Arahan Bupati Kudus Sam’ani Intakoris tersebut bertujuan untuk memonitor layanan di tingkat SPPG atau dapur MBG berjalan dengan baik.
Hingga 6 November 2025, baru satu dapur MBG yang memasang kamera pengawas atau CCTV, yakni SPPG Gondangmanis, Kecamatan Bae. Kamera CCTV tersebut juga bisa diakses langsung oleh masyarakat melalui aplikasi Kudus Sehat.
“Kami menautkan tayangan kamera CCTV di dapur SPPG melalui aplikasi Kudus Sehat milik Pemkab Kudus. Dengan begitu masyarakat juga bisa ikut memantau aktivitas di dapur SPPG,” kata Plt Kepala Dinas Komunikasi dan Informatika (Diskominfo) Kabupaten Kudus, Satria Agus Himawan, Kamis, 6 November 2025.
Satria menyebutkan masih ada 19 dapur MBG yang belum menindaklanjuti arahan pemasangan kamera pengawas.
Sedangkan menurut data di aplikasi Kudus Sehat, kata Satria, saat ini terdapat 55 SPPG yang sudah terdaftar di Kudus. Dari jumlah tersebut, 20 SPPG sudah aktif beroperasi mendistribusikan MBG kepada siswa. Sedangkan 35 SPPG lainnya belum beroperasi.
Menurutnya, Pemkab Kudus pun terus berupaya agar seluruh dapur MBG segera memenuhi instruksi pemasangan CCTV demi meningkatkan transparansi dan pengawasan.
Sebelumnya Bupati Kudus Sam’ani Intakoris juga telah mengirim surat resmi kepada Badan Gizi Nasional (BGN) tentang permintaan agar BGN mengeluarkan aturan yang mewajibkan seluruh SPPG di Kudus memasang CCTV di dapur masing-masing.
“Banyak pengelola SPPG yang beralasan belum ada perintah langsung dari BGN. Karena itu kami bersurat agar segera ada aturan resmi,” ujarnya.
Bupati juga telah menegaskan pentingnya pemasangan CCTV di dapur SPPG untuk memudahkan pemantauan dan pengawasan proses penyediaan menu MBG.
Ia berharap keberadaan CCTV dapat memastikan setiap tahap pengolahan makanan, mulai dari persiapan bahan hingga proses memasak, berjalan dengan higienis dan sesuai standar gizi.
“Dengan CCTV, masyarakat juga bisa ikut melihat langsung bagaimana makanan bergizi itu disiapkan,” katanya.
Bupati Kudus menegaskan bahwa pemasangan CCTV bukan hanya untuk kepentingan pengawasan, tetapi juga sebagai bentuk transparansi publik.

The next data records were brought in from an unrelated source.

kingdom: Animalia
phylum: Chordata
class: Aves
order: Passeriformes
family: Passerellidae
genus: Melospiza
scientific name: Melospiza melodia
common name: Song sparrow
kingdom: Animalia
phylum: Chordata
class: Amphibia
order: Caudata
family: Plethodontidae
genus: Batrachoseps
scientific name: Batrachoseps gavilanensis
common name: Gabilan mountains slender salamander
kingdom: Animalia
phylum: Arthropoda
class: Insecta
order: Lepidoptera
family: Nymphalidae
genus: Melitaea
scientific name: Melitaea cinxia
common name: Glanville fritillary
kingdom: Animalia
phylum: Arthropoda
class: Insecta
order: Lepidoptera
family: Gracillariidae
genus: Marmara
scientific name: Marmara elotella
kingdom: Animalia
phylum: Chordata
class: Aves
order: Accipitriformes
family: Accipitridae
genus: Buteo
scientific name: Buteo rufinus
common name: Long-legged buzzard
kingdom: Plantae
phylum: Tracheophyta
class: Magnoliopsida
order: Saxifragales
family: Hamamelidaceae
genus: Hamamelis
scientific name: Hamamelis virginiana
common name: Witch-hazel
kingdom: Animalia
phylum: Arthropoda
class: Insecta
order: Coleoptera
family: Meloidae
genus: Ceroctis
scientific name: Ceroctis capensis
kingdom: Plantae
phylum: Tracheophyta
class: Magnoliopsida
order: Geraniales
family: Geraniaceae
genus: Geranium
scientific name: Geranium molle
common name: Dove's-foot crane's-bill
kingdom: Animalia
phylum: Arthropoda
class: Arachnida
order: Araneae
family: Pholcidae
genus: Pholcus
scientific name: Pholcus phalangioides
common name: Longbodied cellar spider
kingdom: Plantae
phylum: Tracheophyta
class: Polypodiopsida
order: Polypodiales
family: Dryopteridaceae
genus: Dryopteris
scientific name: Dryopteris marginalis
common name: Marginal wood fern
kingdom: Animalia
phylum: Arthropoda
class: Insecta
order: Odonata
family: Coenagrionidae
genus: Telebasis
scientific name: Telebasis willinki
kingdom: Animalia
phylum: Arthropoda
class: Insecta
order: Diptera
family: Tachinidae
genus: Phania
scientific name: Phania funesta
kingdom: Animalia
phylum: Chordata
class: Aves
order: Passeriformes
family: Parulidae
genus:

Dengan adanya CCTV, masyarakat dapat yakin bahwa makanan yang disajikan melalui program MBG benar-benar memenuhi standar kebersihan dan gizi yang baik.
“Kami ingin memastikan bahwa setiap hidangan yang dikonsumsi anak-anak Kudus aman, sehat, dan bergizi,” pungkasnya.
Pemkab Kudus juga melibatkan Babinsa dan Bhabinkamtibmas bersama petugas kesehatan dari Puskesmas setempat untuk pengawasan program nasional tersebut. Mereka ditugaskan untuk melakukan pengecekan rutin ke dapur SPPG setiap hari.